[Start of section]

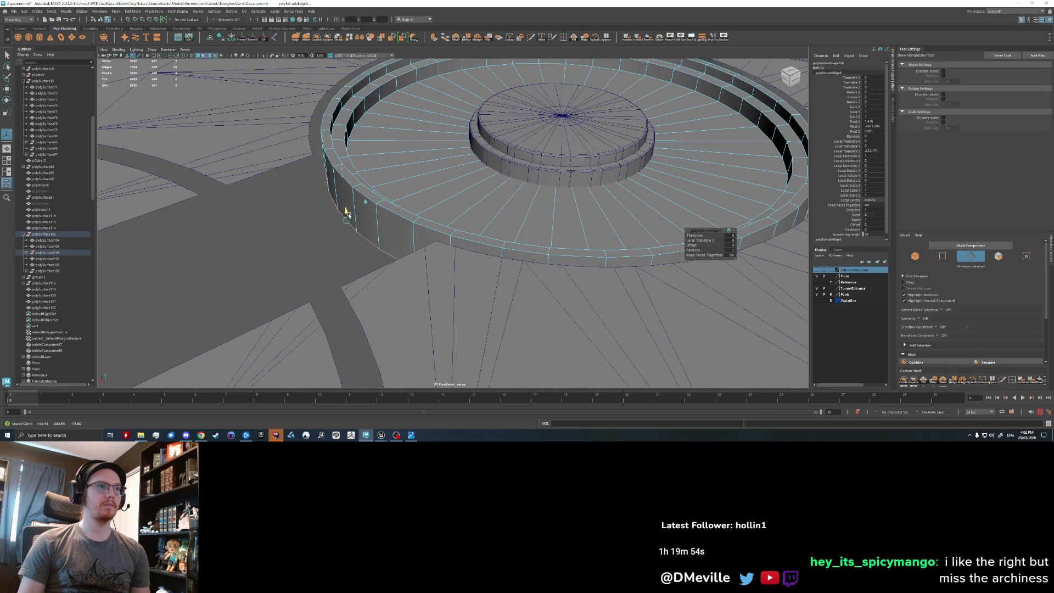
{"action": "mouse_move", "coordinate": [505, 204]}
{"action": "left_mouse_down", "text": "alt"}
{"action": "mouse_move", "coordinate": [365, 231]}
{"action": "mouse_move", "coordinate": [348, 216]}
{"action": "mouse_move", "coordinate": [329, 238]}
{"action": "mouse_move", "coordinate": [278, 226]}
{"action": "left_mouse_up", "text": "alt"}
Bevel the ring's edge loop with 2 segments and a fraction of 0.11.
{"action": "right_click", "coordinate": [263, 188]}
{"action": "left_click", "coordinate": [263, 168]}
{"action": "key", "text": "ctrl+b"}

[End of section]
[Start of section]

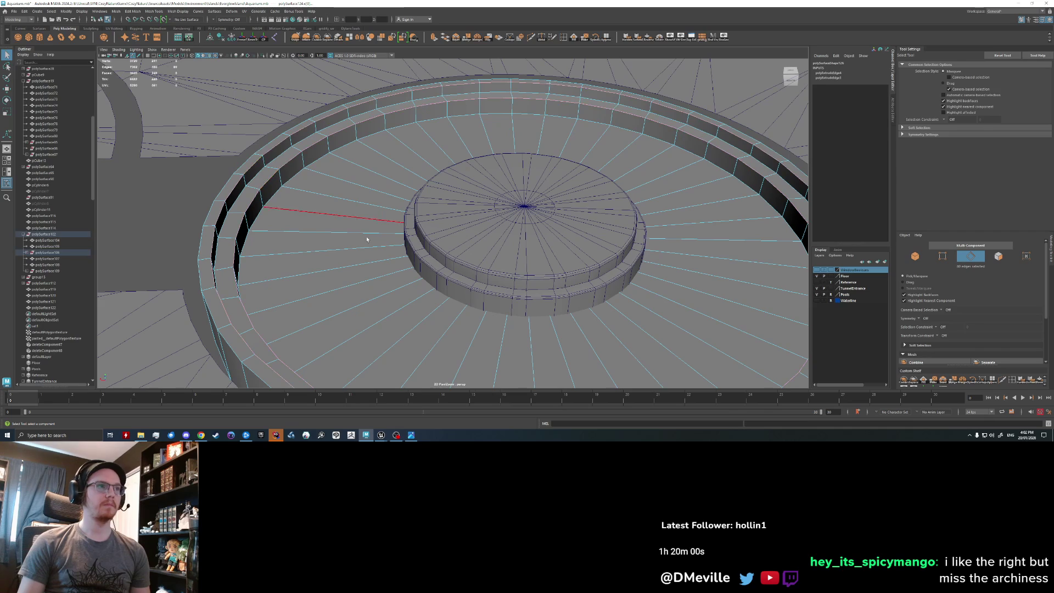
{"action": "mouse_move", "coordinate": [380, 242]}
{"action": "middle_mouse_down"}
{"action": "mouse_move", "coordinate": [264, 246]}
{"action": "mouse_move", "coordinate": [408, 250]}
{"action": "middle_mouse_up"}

[End of section]

What to produce: For the word "coordinate", say how many lines of the records above contain it. Reply with the number alone.

Task response: 10